PeaceAnarchy wrote:It's just that intuitively +/-9% means a predicted score of 75 will be between 66 and 84 only 70% of the time which doesn't seem all that accurate.
Indeed. However, I'm quite confident that there are very few other computerized recommendation systems that are more accurate than this. Relying on nothing but numbers (well... almost nothing but numbers) is inherently inaccurate. I use a Root Mean Squared Error (RMSE) to calculate the error, which means it puts more emphasis on outliers.
PeaceAnarchy wrote:One thing I should note is that removing correlation doesn't necessarily make the parameters independent and while what you're doing looks like a good approximation, something about it doesn't seem right to me, but it may just be that I'm not thinking this through again. Actually, the more I think about it I think it's a good approximation, just maybe not the best approach. If I have time I'll try to think about it and see if I can figure out what's bothering me.
Yeah, now that I think of it again, removing the correlations does indeed not imply that there are no dependencies left. You're completely right. I still think it's a decent approximation to replace my brute force method which was a little more accurate and more useful probably, but a 1000 times slower. I'd love to find a better algorithm though...
Quicky wrote:What does adding them involve? If it's just changing the links to point directly to the movies I'd be willing to do that when I have some time.

TASK DATA:
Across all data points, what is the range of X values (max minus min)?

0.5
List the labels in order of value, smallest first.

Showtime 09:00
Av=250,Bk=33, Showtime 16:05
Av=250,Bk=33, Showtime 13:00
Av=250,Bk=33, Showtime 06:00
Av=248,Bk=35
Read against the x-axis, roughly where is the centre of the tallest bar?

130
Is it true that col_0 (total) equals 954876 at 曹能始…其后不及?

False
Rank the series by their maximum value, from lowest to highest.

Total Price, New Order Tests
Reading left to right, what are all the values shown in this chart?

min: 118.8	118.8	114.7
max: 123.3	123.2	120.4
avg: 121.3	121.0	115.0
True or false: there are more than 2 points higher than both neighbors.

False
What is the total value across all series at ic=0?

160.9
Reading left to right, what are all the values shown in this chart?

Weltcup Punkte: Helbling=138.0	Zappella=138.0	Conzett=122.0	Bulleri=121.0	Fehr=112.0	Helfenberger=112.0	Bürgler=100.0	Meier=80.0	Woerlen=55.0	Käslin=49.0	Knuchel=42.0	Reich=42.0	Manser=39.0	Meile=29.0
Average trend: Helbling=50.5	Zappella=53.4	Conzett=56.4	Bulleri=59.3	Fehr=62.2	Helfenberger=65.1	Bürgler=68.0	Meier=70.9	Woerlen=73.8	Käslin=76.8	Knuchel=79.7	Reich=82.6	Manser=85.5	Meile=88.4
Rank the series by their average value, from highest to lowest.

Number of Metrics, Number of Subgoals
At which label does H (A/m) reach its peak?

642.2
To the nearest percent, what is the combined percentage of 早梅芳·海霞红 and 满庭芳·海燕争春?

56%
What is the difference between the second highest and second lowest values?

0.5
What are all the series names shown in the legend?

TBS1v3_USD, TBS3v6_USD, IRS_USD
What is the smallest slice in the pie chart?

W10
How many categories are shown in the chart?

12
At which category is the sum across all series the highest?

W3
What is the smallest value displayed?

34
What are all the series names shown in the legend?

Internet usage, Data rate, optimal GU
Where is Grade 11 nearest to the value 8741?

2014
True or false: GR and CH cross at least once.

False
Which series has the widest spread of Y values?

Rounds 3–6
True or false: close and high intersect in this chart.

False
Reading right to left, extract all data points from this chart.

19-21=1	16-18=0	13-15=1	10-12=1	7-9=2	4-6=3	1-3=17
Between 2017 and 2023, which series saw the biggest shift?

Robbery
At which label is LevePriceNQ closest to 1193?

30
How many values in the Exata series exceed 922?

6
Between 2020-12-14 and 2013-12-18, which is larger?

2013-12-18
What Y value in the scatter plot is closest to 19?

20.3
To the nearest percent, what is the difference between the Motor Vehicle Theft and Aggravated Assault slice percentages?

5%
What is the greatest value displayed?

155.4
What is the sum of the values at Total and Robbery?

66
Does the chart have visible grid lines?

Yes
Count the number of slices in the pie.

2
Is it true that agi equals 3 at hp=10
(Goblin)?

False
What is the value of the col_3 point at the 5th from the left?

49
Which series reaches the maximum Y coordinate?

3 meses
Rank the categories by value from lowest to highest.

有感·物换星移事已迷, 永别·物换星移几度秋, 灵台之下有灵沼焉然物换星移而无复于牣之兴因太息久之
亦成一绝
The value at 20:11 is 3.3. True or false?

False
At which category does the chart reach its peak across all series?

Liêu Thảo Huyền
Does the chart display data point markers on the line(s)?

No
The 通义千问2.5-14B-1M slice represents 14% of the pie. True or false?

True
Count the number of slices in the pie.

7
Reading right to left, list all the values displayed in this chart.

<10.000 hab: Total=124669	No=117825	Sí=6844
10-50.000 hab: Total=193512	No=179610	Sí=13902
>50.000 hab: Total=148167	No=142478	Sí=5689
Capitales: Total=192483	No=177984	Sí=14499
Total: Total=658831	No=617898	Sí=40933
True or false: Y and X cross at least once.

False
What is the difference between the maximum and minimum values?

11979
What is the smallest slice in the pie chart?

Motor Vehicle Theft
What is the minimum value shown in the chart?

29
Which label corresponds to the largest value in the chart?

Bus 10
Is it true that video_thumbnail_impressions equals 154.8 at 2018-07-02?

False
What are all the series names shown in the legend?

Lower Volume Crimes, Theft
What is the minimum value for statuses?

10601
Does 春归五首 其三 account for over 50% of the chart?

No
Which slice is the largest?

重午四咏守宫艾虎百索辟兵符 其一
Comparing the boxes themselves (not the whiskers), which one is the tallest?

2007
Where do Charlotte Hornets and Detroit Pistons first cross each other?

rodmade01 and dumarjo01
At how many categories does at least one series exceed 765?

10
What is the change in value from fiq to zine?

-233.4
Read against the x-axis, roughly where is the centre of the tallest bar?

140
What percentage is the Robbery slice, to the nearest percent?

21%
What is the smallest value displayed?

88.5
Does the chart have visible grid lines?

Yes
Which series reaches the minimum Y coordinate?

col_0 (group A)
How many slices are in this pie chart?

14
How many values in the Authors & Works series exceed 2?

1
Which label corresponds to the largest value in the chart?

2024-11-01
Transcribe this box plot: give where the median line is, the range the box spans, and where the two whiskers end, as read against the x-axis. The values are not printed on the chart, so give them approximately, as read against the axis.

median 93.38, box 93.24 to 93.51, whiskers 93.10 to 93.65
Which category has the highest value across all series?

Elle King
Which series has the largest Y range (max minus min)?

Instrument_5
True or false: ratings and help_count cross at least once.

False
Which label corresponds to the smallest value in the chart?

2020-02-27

ACTIVITY LIST:
1. Gather each line of the records that contains the string "many".
2. Pick up the forum thread on recommendation accuracy after its final sentence and write what comes next.

ANSWERS FOR THIS EXERCISE:
1.
How many categories are shown in the chart?
How many values in the Exata series exceed 922?
At how many categories does at least one series exceed 765?
How many slices are in this pie chart?
How many values in the Authors & Works series exceed 2?

2.
What I need are the codes that uniquely identify the movie on each of the three websites I use (criticker.com, imdb.com, boxofficemojo.com). For Criticker and IMDB these are numbers, for BoxOfficeMojo it's a string. The webpage I uploaded for you contains links that should almost point at the movies on the three websites. I don't really need the links, but I need the identifiers that uniquely define the links so that I can put them in my Excel database.
So for example, for the second movie of that list, this is what I would have to put in my Excel file:
- "0811106" (taken from http://www.imdb.com/title/tt0811106)
- "15423" (taken from http://www.criticker.com/?f=15423)
- "ten" (taken from http://boxofficemojo.com/movies/?id=ten.htm)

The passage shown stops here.